My shame, such as shame can exist for an opinionated native New Yorker, hasn’t been shared on my blog until now. Last year, I got a learner’s permit and asked Ryan to teach me how to drive. It isn’t as if he wanted to. After all, he’s met me. All 46 squirrel-fascinated ADHD years of me. Until last year, his abject terror based on instantly imagined scenes of carnage and death—mostly his in a mangled passenger seat after my distraction by, really, anything shiny—led to equally instant and unprintably vehement negative responses.
But over the summer we re-examined where we want to end up after Chicago, just in case returning to be with my family in Queens eventually proved too financially daunting to accomplish. And besides my transit-laden New York hometown, our (yes, it really is) transit-laden old plan of Los Angeles, and staying in Chicago, we put other cities in the mix, too. Namely, Orlando and Tampa, for the obvious reasons for anyone who knows us: the same proximity to New York like we have in Chicago; and instant(ish) proximity to Disney World.
(Shut up to some of you. Shut up right now. Every time you say you wish you could go live on a beach for the rest of your life and no one tells you you’re crazy? Disney is our beach. Give us our earhatted beach, ok?)
On the other hand, in all of highly affordable (and hello old GLYNY friend William Brown who lives there) Orlando—because, really, without seven theme parks, Tampa never had a chance—enough civilization and transit to sustain a nondriving ADHDer like me pretty much revolves around downtown.

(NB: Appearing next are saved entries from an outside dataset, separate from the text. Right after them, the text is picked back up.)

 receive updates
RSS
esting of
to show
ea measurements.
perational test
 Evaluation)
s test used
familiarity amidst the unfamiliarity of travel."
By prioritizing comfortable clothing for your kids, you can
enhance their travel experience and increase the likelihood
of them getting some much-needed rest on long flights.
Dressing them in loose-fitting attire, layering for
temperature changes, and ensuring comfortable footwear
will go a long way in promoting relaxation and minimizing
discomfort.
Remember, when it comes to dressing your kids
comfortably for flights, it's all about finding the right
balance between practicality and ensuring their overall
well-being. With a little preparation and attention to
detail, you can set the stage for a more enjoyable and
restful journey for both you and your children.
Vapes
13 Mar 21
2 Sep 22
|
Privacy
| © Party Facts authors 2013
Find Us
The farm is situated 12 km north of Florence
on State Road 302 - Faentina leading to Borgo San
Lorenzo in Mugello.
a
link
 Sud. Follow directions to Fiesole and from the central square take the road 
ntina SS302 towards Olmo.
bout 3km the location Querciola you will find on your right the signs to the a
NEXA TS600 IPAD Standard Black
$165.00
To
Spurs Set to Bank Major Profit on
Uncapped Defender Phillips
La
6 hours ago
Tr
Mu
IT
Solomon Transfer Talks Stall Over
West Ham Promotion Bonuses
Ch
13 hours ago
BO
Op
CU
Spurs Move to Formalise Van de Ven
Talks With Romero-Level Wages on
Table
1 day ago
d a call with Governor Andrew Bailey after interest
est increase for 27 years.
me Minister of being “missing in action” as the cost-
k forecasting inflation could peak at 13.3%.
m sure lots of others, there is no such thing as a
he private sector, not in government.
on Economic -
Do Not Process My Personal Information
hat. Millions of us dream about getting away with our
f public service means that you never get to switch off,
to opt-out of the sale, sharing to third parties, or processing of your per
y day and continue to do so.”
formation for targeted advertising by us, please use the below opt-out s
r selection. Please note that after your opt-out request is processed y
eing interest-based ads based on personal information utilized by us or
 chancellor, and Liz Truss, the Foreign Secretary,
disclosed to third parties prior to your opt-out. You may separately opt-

And while Downtown Orlando is awesome by anyone’s measure, it’s also kind of small. And so, the driving-instruction ask of Ryan. If we really wanted to keep Central Florida on this list, he really couldn’t say no.
Though I’m sure he hoped I’d fail my written test.

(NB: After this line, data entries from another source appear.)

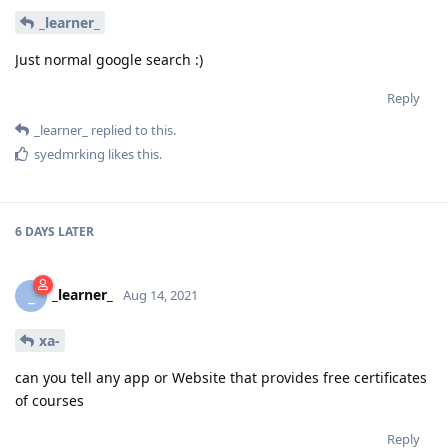
_learner_
Just normal google search :)
Reply
_learner_
replied to this.
syedmrking
likes this
.
6 DAYS
LATER
_learner_
_
Aug 14, 2021
xa-
can you tell any app or Website that provides free certificates
of courses
Reply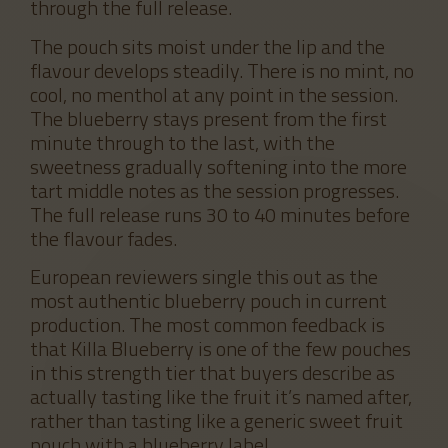
through the full release.
The pouch sits moist under the lip and the
flavour develops steadily. There is no mint, no
cool, no menthol at any point in the session.
The blueberry stays present from the first
minute through to the last, with the
sweetness gradually softening into the more
tart middle notes as the session progresses.
The full release runs 30 to 40 minutes before
the flavour fades.
European reviewers single this out as the
most authentic blueberry pouch in current
production. The most common feedback is
that Killa Blueberry is one of the few pouches
in this strength tier that buyers describe as
actually tasting like the fruit it’s named after,
rather than tasting like a generic sweet fruit
pouch with a blueberry label.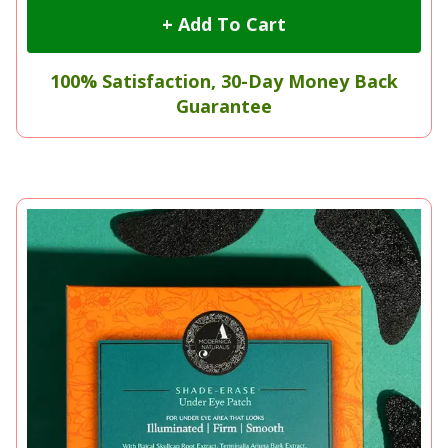
+ Add To Cart
100% Satisfaction, 30-Day Money Back
Guarantee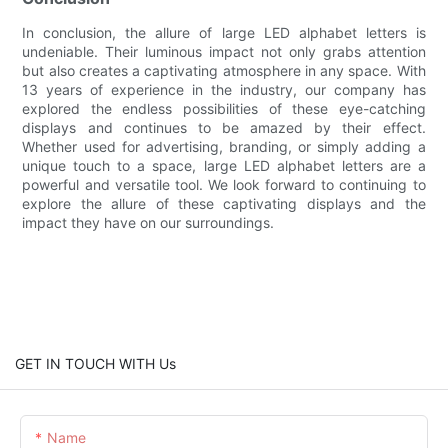
In conclusion, the allure of large LED alphabet letters is
undeniable. Their luminous impact not only grabs attention
but also creates a captivating atmosphere in any space. With
13 years of experience in the industry, our company has
explored the endless possibilities of these eye-catching
displays and continues to be amazed by their effect.
Whether used for advertising, branding, or simply adding a
unique touch to a space, large LED alphabet letters are a
powerful and versatile tool. We look forward to continuing to
explore the allure of these captivating displays and the
impact they have on our surroundings.
GET IN TOUCH WITH Us
Name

One forest preserve, two industrial areas, three parking lots, a whole lot of skidding stops, and I have no idea how many arguments later, we put the idea on hold. Not because I love my family and really want to return to NYC no matter what—although essentially that’s really the case. But because for Ryan’s sake, I chose life. And for the next several months, the clock ticked. I felt bad about dragging Ryan into my potentially deadly endeavor. Yet, I didn’t want to waste my soon-to-expire learner’s permit, either.

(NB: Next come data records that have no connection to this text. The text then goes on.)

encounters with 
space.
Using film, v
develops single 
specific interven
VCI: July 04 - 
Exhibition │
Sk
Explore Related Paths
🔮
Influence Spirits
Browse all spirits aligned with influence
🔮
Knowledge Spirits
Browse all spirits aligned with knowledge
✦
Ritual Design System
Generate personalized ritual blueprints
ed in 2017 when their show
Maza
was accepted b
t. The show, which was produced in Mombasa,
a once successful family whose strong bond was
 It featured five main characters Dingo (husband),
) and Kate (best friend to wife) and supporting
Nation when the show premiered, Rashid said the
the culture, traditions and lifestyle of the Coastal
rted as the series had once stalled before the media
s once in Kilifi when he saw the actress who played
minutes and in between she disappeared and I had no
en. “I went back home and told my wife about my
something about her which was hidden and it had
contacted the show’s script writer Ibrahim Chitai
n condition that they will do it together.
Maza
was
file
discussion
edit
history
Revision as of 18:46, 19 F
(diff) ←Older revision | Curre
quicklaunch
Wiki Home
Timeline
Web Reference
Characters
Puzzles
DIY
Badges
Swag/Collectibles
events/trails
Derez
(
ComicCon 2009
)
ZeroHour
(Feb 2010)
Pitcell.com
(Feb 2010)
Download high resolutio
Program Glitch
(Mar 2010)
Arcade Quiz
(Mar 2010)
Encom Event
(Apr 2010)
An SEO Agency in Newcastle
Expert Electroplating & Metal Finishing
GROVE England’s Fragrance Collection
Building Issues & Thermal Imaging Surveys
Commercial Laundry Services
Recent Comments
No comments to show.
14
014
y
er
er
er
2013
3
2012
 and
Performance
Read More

And then a friend of mine said the magic words: “I wonder what it would be like to drive for Uber?” And when my ADHD superpower of hyperfocus finished firing and I came up for air from researching everything there is to know about ridesharing, my yen to turn myself into a gigantic hypocrite on the lifelong-nondriving thing ceased to exist.
Live in Orlando if not for my family—or almost anywhere else in the less-than-most-dense parts of urban America? Brave a not-quite-comprehensive transit system? If the finances were right and the flights short back to Gotham, why not? I love computers, convenience, and most of all I love cheap. Hand me the app, already. Ooh, shiny…
City halls across America might be at war with ridesharing companies over taking business away from (how much more disgusting can your back seat be) traditional taxi monopolies. But more than a few transit agencies understand ridesharing can help close that pesky “last mile” that so often exists between where people live and where the nearest transit option is located at much less expense to the public fisc than running (or building) additional services.
Don’t get me wrong. I wouldn’t want to commute via Uber or Lyft. But for occasional trips around Orlando—or Chicago or New York, for that matter, in those few instances when transit isn’t exactly the best option—boy, did I come late to that party.
In the end, predicatbly, New York remained at the top of the list. So, happiness for all concerned. Ryan can live. I can remain a lifelong nondriver. I may never wait 20 minutes for a Q23 back to the subway at (my nephew) Sean and Jennie’s house in Glendale again. And as for you, my soul-sucking old nemesis, the sweaty ten o’clock hour of post-Illuminations overcrowded Epcot resort bus queue hell that Walt Disney World vets like me unfortunately know so well?
The last time really was the last time.